When davi launched its Kickstarter campaign last week, the Fort Worth-based shoe company met its goal in under three hours—selling approximately 400 pairs of shoes.
“The team and I were blown away by the response,” founder Gabe Williams says. “It really helped reinforce that people are looking for products built with a purpose.”
It’s that “purpose” that seems to be the driving force for davi’s fast success.
“I had a hard time believing that a $200 pair of Jordans made you somebody…I felt compelled to do something.”
Davi, pronounced “dah-vee,” calls itself a first-of-its-kind shoe brand with its hyperlocal business model that’s both socially conscious and community-centered. Every time a customer orders a pair of davi sneakers, 5 percent is donated to an initiative located in the city where the purchase was made. The first three partnerships are local organizations: Hope Farm, Young Women’s Leadership Academy, and I.M. Terrell.
“Eventually, we will give the consumer the option to submit an initiative,” Williams says. “As we scale and grow, we will expand the cities and initiatives we work with.”
Like its founder, davi was born in the Southside of Fort Worth, where Williams says the creative energy is contagious. The shoes are designed internally and are made in Vietnam, although one day Williams hopes to establish a corporate headquarters in the Fort Worth area.
“I’d like davi to be a household name,” he says. “Nike, Adidas, Under Armour, davi.”
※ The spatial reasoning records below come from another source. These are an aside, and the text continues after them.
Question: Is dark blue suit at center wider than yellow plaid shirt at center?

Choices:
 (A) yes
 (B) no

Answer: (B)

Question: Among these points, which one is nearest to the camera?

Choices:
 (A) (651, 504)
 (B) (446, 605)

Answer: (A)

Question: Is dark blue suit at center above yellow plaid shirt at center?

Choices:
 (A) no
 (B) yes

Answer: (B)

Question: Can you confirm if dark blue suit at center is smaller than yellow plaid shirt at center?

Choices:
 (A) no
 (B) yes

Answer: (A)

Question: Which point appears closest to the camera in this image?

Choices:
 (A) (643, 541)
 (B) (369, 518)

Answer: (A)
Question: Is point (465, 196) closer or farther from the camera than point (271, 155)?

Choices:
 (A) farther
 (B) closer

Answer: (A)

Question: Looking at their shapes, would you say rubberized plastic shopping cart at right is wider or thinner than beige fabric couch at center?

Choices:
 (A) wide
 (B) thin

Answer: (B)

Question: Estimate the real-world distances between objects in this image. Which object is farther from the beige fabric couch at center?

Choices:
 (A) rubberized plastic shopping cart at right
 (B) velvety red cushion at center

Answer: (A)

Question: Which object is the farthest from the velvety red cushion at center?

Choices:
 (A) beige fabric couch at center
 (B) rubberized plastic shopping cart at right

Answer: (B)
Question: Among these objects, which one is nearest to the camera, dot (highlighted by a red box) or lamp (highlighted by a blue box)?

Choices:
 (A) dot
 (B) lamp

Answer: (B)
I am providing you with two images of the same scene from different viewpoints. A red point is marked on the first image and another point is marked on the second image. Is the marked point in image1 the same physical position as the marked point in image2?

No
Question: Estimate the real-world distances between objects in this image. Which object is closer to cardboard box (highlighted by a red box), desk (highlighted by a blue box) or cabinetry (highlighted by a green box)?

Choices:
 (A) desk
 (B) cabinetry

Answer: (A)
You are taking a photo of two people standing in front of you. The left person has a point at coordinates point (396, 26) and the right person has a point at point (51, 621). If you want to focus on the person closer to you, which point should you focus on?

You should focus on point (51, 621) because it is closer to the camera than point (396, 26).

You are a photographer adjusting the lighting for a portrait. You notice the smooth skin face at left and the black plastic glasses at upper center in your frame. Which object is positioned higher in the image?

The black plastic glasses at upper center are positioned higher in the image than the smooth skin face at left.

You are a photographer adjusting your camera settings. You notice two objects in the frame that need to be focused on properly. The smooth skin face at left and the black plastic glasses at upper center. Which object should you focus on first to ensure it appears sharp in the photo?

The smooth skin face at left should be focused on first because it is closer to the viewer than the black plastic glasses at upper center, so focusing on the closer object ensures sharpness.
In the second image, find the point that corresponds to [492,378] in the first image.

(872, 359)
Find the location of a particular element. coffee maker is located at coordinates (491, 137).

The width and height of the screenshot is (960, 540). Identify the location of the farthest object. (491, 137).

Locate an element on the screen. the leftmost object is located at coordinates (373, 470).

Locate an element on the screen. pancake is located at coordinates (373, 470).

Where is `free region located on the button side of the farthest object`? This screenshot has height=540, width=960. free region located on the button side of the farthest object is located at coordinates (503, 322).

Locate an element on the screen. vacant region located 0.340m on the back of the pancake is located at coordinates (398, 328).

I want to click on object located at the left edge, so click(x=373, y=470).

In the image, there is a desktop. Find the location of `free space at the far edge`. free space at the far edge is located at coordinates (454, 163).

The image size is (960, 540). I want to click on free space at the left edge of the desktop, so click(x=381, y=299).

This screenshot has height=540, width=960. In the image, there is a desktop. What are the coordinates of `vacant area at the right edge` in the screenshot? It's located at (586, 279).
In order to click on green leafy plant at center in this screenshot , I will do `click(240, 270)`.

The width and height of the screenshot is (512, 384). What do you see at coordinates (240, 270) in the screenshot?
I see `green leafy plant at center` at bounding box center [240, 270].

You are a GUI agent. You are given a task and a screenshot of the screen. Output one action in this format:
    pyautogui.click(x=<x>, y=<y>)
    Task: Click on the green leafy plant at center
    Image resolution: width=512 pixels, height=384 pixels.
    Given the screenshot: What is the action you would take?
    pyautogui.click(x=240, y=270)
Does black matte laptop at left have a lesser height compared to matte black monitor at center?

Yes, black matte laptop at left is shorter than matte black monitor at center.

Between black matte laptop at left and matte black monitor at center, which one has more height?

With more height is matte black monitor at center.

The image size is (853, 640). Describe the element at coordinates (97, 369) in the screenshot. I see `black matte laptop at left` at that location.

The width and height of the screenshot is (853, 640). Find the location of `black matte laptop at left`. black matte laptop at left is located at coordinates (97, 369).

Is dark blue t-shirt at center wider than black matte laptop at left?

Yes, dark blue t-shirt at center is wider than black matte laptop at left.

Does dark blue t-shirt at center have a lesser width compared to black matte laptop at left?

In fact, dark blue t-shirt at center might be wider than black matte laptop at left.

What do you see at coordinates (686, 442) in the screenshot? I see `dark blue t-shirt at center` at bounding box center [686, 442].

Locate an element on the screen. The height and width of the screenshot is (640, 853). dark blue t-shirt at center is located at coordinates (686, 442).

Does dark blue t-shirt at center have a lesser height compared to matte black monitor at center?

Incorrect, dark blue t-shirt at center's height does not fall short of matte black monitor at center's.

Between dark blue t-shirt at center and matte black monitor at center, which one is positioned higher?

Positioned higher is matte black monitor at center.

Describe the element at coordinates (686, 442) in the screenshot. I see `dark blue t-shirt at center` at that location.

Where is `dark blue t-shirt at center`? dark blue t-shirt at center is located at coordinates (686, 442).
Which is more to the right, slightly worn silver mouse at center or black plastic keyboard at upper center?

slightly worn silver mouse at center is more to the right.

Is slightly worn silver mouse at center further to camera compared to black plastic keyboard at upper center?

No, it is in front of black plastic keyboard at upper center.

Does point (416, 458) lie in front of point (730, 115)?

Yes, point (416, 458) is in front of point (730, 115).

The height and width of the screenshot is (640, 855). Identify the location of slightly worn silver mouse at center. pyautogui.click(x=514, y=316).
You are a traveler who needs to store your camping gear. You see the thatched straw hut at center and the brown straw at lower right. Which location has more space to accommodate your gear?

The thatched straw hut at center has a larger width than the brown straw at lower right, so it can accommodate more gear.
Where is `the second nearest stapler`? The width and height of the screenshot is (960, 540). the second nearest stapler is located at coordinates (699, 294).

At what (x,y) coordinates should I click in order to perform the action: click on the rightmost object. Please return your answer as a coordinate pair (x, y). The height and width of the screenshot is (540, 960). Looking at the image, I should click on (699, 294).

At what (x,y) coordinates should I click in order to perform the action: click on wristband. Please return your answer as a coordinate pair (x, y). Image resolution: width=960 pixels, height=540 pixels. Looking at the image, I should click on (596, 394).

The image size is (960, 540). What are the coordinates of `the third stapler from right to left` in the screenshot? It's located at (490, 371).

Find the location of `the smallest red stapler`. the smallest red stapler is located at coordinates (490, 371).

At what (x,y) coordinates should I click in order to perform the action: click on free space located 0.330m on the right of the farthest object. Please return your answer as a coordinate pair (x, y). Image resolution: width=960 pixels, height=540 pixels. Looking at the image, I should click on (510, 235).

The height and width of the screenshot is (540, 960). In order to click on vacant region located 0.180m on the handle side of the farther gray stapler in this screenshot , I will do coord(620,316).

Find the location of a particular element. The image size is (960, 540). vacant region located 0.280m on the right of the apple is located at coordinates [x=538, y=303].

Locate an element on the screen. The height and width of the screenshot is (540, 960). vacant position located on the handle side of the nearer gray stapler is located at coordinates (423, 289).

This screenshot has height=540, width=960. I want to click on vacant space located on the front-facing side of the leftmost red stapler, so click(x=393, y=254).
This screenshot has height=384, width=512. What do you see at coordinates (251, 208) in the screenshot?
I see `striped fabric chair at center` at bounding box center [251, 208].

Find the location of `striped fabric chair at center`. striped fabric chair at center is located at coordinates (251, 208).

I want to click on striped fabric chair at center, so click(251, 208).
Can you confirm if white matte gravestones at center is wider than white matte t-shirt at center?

Although he has big dreams, Williams says he’s not naive, and knows the company has a long way to go. As a former director for Nike, Williams has experience in the footwear universe—which gave him the “push” to create something of his own.
“I had a hard time believing that a $200 pair of Jordans made you somebody,” Williams says. “I had a hard time reconciling the amount of money some communities spent on Jordans, Yeezys, etc., with the amount of money the larger brands poured back into communities—very little. At the same time, costs to participate in extracurricular activities continued to increase. I felt compelled to do something.”
“We want the individual that is bold, confident, and actively creating the future.”
Williams says he pondered the idea of investing in a brand that endorsed a community, rather than a single athlete. He had witnessed a resource and access gap in art, music, and sports programs, and had this desire to transform the sneaker industry.
So he asked himself, “What if we created a brand that invests in the communities that supported them?”
Now, after a successful Kickstarter campaign, davi will start production early to mid-October, with deliveries anticipated to go out around the holidays. Williams says he expects the average davi customer to be “sure of self,” and not driven by influencers or prominent logos.
“We want the individual that is bold, confident, and actively creating the future,” he says. “They are creators, makers, and doers. The risk-taker that is carving their own path.”
Once davi develops a market for its lifestyle sneakers, Williams hopes to push into performance and apparel. For now, eager sneaker fans can expect new designs and concepts to be released in early 2019.